▸ **Your goal**
Find the line in the entries below that contains "まったくどうにも信じられない". Repeat it exactly, and every line after it through the line that contains "## 『Pokémon GO』に学ぶ商標問題と、VRを面白くするために「もっと大事なこと」。".

▸ **Exercise material**
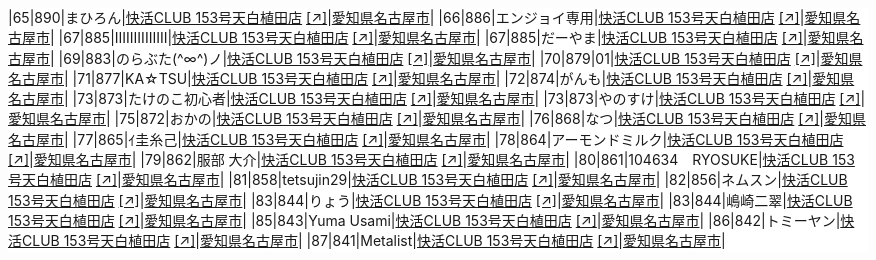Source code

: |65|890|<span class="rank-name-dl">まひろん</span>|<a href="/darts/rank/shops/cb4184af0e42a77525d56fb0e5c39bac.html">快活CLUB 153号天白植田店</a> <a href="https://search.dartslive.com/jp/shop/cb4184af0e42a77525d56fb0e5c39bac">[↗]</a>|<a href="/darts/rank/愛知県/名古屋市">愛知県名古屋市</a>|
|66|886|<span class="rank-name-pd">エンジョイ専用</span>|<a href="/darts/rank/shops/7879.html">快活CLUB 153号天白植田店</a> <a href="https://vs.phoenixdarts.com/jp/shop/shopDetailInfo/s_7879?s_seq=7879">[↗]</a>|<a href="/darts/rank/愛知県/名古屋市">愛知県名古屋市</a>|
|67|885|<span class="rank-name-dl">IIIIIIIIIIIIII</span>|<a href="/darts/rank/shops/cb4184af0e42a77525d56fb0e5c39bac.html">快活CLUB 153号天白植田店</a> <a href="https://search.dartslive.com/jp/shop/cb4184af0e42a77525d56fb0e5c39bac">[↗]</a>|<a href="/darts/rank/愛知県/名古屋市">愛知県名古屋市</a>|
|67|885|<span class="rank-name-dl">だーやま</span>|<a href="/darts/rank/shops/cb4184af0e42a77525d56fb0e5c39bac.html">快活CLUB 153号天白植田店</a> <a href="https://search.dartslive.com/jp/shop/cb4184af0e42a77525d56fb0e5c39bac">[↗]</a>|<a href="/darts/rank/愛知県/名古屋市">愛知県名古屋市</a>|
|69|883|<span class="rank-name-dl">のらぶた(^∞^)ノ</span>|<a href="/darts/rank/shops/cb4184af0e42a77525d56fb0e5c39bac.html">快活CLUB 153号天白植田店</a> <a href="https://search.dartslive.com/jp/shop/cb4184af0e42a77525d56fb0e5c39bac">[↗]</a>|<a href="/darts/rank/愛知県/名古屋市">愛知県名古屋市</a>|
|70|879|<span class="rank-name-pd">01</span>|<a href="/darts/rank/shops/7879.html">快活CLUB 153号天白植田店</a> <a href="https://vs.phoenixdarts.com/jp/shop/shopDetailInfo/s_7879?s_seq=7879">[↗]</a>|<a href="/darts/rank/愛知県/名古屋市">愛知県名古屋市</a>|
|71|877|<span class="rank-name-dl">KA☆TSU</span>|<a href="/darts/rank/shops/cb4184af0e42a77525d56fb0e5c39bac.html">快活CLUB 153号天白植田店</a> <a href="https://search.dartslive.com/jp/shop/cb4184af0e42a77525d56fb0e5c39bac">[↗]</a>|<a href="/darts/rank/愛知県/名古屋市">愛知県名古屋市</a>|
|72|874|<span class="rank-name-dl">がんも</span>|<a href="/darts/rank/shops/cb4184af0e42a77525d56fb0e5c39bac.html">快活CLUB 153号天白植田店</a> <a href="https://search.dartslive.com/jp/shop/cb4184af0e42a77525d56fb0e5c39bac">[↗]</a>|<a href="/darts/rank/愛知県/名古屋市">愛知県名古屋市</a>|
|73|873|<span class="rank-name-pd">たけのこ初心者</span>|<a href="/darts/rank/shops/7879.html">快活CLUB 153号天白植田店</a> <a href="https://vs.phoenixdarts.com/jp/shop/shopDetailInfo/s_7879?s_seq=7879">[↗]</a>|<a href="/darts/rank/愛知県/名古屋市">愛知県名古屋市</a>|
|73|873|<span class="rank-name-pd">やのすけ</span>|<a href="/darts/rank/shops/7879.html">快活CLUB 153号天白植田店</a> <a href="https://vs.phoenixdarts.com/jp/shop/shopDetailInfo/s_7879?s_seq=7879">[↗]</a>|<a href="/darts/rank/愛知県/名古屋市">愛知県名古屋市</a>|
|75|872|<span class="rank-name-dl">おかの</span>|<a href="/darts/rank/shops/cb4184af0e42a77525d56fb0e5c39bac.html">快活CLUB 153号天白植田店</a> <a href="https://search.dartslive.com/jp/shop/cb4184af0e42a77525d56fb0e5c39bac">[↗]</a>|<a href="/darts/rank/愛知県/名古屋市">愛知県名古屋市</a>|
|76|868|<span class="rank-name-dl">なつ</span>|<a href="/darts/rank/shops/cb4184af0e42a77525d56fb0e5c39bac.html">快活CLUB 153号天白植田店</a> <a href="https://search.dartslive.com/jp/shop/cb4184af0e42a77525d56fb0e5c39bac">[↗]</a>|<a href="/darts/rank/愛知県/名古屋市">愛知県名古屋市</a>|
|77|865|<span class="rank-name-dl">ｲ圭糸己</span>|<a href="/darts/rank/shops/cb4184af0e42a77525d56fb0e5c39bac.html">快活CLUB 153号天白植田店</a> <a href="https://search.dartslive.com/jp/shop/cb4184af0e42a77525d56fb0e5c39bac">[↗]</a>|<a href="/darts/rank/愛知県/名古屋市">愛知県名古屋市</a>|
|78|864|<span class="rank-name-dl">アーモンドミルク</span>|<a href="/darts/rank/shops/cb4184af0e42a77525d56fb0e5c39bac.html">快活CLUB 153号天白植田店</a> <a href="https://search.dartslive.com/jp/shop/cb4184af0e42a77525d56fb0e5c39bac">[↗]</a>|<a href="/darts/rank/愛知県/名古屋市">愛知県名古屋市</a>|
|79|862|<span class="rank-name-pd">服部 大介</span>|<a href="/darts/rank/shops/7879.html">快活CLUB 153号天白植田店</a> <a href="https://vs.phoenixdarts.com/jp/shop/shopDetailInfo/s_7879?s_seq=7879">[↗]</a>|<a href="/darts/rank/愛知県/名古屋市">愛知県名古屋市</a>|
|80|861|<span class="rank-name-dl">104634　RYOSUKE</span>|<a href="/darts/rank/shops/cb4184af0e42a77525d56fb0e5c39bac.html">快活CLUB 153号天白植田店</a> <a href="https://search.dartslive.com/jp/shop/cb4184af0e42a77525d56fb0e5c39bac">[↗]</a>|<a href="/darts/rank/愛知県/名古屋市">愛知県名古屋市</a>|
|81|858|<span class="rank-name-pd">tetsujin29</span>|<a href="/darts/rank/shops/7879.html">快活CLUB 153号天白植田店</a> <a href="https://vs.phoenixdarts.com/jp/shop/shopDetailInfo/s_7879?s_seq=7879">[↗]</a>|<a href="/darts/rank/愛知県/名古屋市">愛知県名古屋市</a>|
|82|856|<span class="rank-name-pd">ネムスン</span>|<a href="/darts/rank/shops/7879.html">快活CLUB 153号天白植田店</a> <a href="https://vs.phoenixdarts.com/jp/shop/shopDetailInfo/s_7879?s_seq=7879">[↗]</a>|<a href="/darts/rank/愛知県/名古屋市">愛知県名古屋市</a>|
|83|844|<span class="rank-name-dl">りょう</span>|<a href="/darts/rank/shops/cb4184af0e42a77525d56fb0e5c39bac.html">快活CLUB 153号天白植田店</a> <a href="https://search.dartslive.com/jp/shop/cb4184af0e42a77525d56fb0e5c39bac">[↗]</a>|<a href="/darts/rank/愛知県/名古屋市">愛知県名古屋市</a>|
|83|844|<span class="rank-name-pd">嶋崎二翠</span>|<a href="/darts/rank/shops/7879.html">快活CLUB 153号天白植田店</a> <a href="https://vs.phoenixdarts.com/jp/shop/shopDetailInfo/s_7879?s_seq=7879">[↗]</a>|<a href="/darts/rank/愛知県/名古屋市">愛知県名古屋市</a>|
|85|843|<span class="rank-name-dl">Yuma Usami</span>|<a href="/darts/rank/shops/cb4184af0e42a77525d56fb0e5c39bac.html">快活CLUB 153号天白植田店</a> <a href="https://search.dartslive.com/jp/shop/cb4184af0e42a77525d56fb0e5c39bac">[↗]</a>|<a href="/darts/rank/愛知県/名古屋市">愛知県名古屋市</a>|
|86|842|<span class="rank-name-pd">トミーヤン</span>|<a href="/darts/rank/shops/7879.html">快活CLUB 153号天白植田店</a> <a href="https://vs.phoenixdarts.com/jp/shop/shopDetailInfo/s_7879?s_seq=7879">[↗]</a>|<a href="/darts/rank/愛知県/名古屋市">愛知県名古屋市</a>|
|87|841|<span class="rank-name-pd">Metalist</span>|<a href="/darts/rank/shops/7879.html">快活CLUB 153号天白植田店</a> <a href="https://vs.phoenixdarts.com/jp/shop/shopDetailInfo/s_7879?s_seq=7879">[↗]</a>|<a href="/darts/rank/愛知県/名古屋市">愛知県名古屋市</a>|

---

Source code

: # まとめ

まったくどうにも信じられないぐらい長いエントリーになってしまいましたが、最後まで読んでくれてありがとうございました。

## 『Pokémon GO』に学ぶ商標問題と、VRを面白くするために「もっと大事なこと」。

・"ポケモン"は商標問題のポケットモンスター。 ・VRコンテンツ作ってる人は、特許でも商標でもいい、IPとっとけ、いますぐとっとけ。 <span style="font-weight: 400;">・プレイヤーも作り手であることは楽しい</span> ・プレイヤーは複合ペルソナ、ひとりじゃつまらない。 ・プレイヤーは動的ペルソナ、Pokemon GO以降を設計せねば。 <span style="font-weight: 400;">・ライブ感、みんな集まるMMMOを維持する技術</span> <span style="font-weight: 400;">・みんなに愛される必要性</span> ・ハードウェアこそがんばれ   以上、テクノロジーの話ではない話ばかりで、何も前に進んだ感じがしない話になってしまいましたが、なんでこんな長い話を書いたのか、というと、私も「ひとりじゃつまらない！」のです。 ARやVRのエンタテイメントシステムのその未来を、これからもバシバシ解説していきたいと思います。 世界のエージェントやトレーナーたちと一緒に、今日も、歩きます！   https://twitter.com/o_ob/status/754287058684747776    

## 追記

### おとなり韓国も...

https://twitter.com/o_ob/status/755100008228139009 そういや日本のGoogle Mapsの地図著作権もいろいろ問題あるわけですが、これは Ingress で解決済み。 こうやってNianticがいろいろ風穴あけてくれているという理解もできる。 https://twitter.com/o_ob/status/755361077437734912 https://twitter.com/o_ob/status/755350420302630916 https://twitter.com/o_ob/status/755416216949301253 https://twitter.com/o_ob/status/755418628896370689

▸ **Answer to this task**
まったくどうにも信じられないぐらい長いエントリーになってしまいましたが、最後まで読んでくれてありがとうございました。

## 『Pokémon GO』に学ぶ商標問題と、VRを面白くするために「もっと大事なこと」。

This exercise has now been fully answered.